The deaths of Rohingyas in Myanmar has reached 130 after arson by the majority community, of Burmese Buddhists, in Rakhine state, destroyed 800 houses in a Rohingya-majority township. The Myanmarese government has done nothing to stop the massacre of the Rohingyas, the latest bout of which started in July and is just another episode in the persecution of the Rohingyas. It has been encouraged by the Myanmarese military government, which has even denied them citizenship in the 1982 nationality law. It claims that the Rohingyas are actually migrants from Bangladesh. Bangladesh has vehemently denied this, and has increased river patrolling to stop the exodus. However, Rohingyas are now trying to go to Malaysia, where 24,000 have registered with the UNHCR, and there are said to be thousands more living without registration.

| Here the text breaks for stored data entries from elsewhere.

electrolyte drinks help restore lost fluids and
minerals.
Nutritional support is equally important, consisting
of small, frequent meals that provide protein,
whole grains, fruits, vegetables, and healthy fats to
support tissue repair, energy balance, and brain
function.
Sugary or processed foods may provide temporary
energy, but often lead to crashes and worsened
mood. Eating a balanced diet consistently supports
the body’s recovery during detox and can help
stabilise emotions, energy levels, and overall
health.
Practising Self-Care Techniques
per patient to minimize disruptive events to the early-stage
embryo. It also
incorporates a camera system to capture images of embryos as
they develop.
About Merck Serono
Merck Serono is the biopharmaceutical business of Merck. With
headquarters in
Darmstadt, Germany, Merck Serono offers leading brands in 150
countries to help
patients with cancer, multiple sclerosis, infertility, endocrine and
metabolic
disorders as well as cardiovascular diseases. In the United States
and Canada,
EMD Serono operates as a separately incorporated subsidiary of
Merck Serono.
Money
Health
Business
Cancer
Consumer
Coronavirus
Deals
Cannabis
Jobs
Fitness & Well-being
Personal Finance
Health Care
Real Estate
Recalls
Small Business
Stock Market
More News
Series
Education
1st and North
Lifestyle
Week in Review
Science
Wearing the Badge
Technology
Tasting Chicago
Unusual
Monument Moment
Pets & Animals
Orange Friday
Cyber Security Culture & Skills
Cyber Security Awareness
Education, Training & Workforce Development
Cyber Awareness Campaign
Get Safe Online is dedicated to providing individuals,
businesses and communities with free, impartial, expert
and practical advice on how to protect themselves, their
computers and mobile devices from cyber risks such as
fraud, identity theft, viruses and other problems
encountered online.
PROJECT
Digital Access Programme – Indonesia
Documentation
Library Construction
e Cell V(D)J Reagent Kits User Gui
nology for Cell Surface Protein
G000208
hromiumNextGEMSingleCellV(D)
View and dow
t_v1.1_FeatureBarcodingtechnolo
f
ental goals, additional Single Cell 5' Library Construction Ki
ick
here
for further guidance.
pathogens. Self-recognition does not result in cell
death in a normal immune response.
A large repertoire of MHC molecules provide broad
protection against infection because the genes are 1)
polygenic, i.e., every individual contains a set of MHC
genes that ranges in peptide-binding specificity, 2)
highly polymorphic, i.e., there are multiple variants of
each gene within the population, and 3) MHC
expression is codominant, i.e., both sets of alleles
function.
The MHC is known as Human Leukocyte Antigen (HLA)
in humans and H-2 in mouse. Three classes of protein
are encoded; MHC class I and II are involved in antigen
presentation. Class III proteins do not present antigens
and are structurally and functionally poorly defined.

The presence of Rohingyas in large numbers in Malaysia, as well as of 400,000 reported by the UNHCR as in the Gulf states, might be taken as indicating that the Muslim world is dealing with the problem, but the Organisation of Islamic Conference has not taken cognizance beyond sending a fact-finding mission which did not meet with much cooperation from the Myanmarese authorities, and even the aid sent to the Rohingya by individuals or states was not allowed to reach them. Though the massacres which started in July may have highlighted the issue, the problem is now well over three decades old. The essence of the Rohingya problem is their having been thrown into the category of stateless persons by the Myanmarese government’s playing around with its nationality law. The Myanmarese government did so with the Rohingyas as a target, though it seems that there are a number of other ethnic minorities it wishes to deprive of citizenship, leaving behind only ‘pure’ Myanmarese who are all Buddhists. It is probably because Rohingyas are Muslims that they face such persecution.
It is also worth noting that the Myanmarese anti-military opposition has not adopted the Rohingya cause, which indicates that it supports the Buddhist majority. Neither has the USA, which has been pressing the military to allow the opposition some space, intervened for the Rohingyas’ human rights, probably because of its oil interests. The Rohingyas need help, and need it fast, and would look to their fellow Muslims as a matter of right for that help. Their fellow Muslims must also give them that help, not as a favour, but as a duty.